Ich lächelte Noah an. „Sieht man ja. Das perfekte Beispiel dafür sitzt gerade vor mir."

Leicht stupste ich ihn an, woraufhin er sich auf seine Unterlippe biss, um sein Grinsen zu verstecken.

„Aber Jill", wurde sein Gesichtsausdruck schlagartig ernst, „niemand darf ein Mädchen gegen seinen Willen anfassen und alles was Dir damals gesagt wurde, ist einfach Bullshit. Wenn du nicht angefasst werden möchtest, dann muss sich jeder daran halten. Gott, nur weil manche Mädchen meinen, dass du dich geehrt fühlen sollst, heißt das lange noch nicht, dass du dadurch ein schlechtes Gewissen haben musst oder so. Das ist dein Körper. Du bestimmt darüber, wer diesen berühren darf."

Du. Du darfst ihn berühren. Bei dir fühlte ich mich sicher, Noah. Ich fühlte mich geschätzt, wohl, wertvoll.

„Fick drauf was die gesagt haben. Du bist so unglaublich schön - von innen und von außen. Und wer das nicht sieht, tut mir ehrlich leid."

Mein Herz blühte gerade so dermaßen auf und seine Worte waren Balsam für meine Seele. Ich hatte lange nicht mehr Worte gehört, die so bedeutend für mich waren.

„Danke Noah."

„Und ich glaube, nein ich weiß, dass Jonah Dir nie irgendwie zu nah treten oder dich verletzten wollte. Er wollte nur gewinnen ... vielleicht ein bisschen zu doll.", verteidigte der sonst so ruhige Junge seinen Freund. Er war so unschuldig, so besonders. Wollte für alle das richtige.

„Ich weiß. Ich bin ihm nicht böse. Außerdem hab ich somit gemerkt, dass es mich doch noch mehr belastet, als gedacht - ich muss glaub ich endgültig den Kontakt zu meinem alten Leben kapseln und jetzt hier leben. Bei dir und all den anderen tollen Leuten." Es fühlte sich gut an, so etwas zu sagen. Automatisch schlich sich ein Lächeln auf meine Lippen.

„Das hört sich nach einem guten Plan an. Und wenn was ist, kannst du immer zu mir kommen."

Ich war ihm so unglaublich dankbar.
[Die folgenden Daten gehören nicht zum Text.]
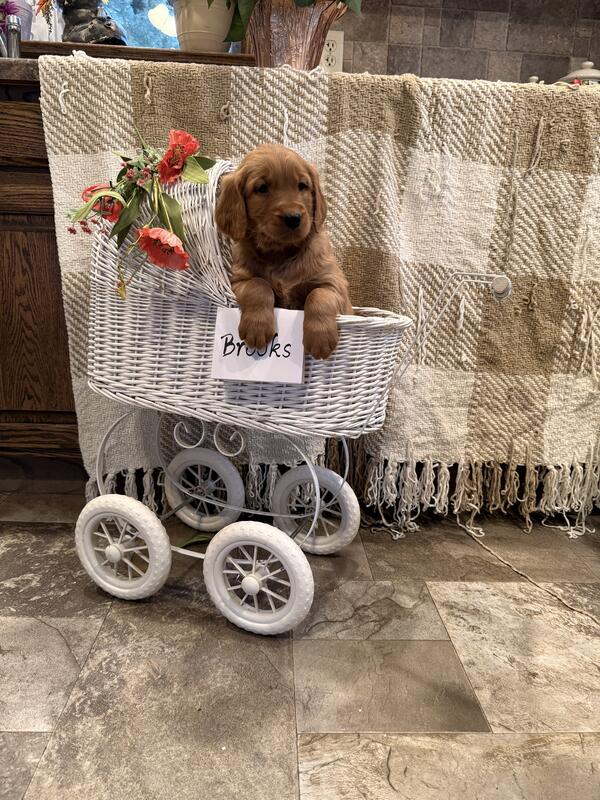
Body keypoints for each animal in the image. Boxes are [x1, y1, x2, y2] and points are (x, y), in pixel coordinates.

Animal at [215, 144, 352, 360]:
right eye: (262, 188)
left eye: (302, 186)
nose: (293, 218)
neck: (281, 253)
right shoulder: (238, 281)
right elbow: (258, 285)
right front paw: (257, 328)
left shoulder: (334, 283)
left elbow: (319, 295)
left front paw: (320, 339)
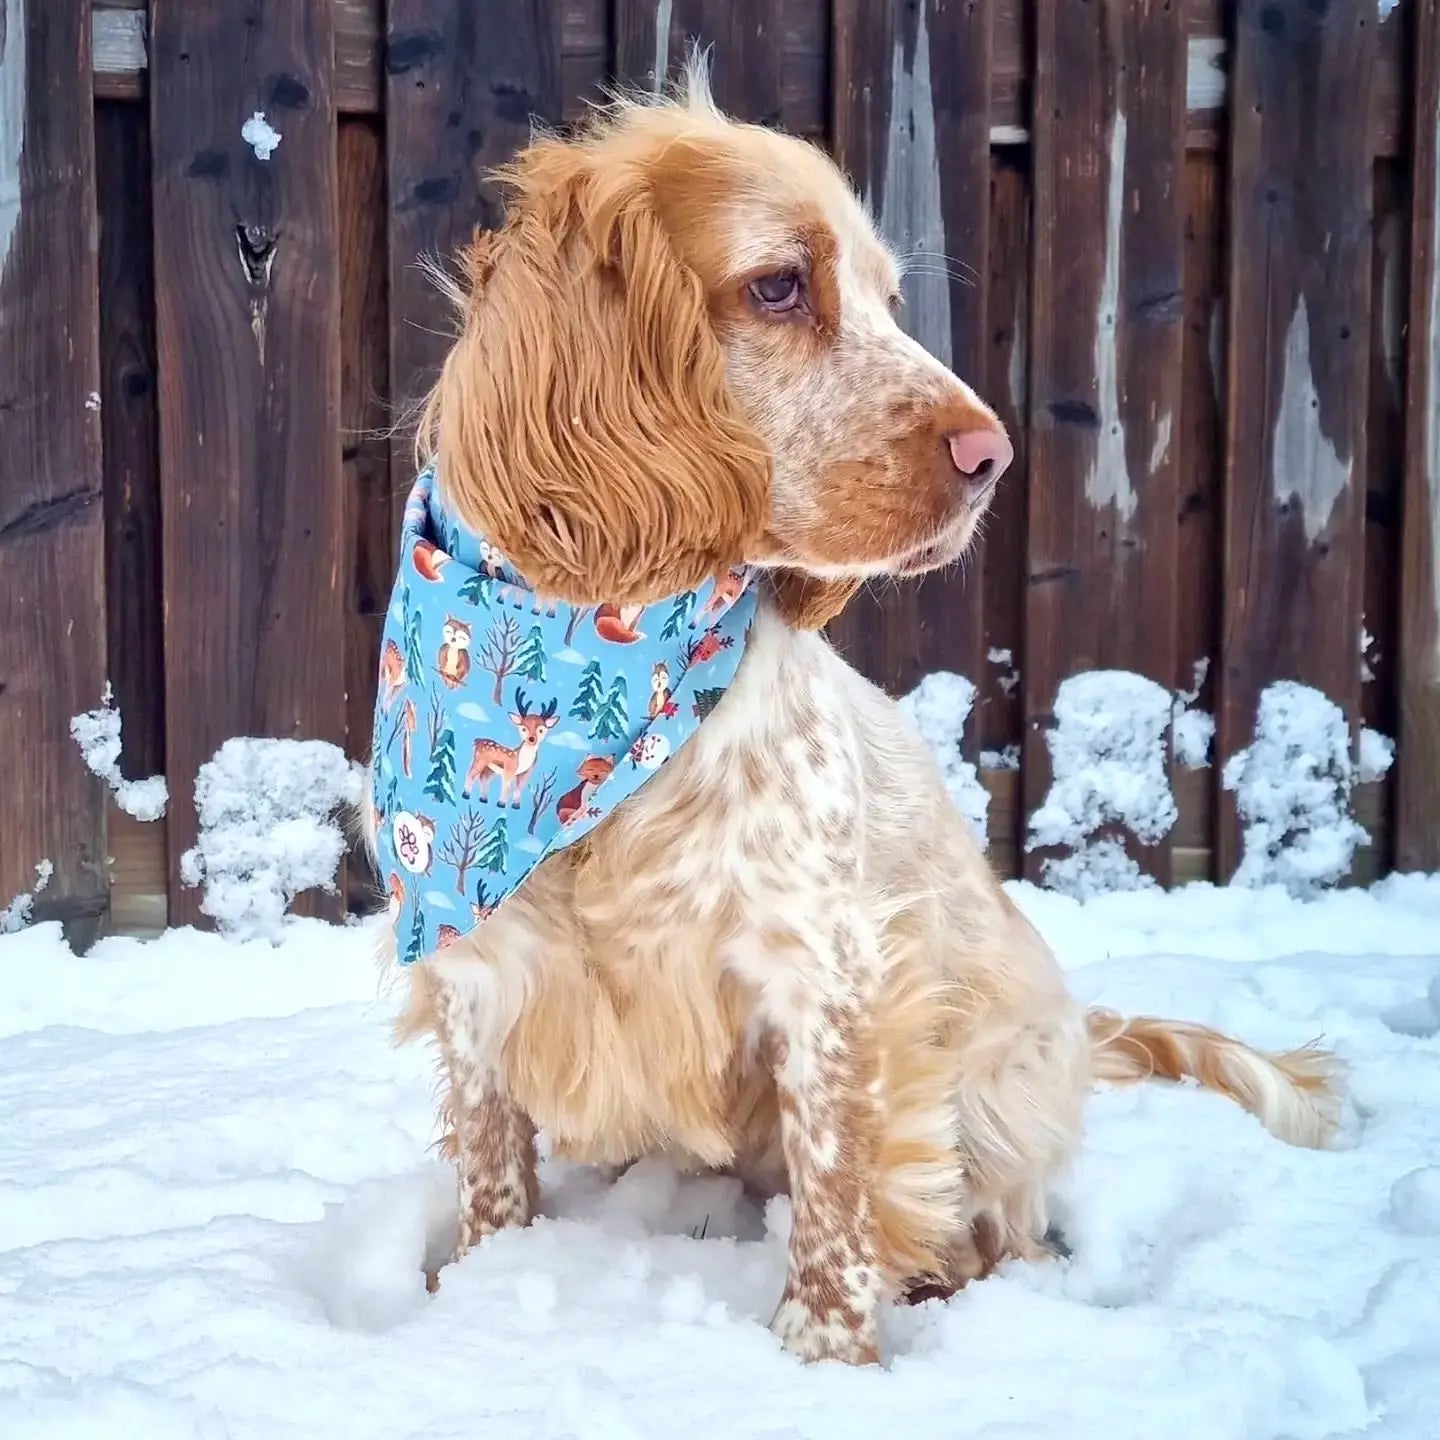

Er selber trug eine Last auf den Schultern, die mir noch unbekannt war, und trotzdem kümmerte er sich um mich und tat so viel, um mich besser fühlen zu lassen.

Wie von selbst drückten sich meine Lippen auf seine Wange.

Er zuckte kurz zurück, ehe er es aber zuließ.

Seine Haut fühlte sich so weich und warm an.

Ich sah, wie er rot wurde, als ich mich wieder von ihm löste.

Zucker.

niemand darf euch gegen euren willen anfassen!!!
es ist egal, wenn andere sagen, dass du jetzt kein drama daraus machen sollst, wenn ein typ dir im club oder im gedränge im supermarkt zu nah gekommen oder dich ungewollt angefasst hat, denn es ist dein körper, den niemand sonst ungefragt anfassen darf.
sexuelle belästigung begegnet uns so, so oft und mittlerweile ist es fast part unseres alltags geworden, sich unwohl oder ängstlich zu fühlen, wenn man an einer jungsgruppe langzulaufen oder abends alleine nach hause zu laufen, doch das ist kein grund wegzusehen.
macht menschen drauf aufmerksam und stayed safe peeps!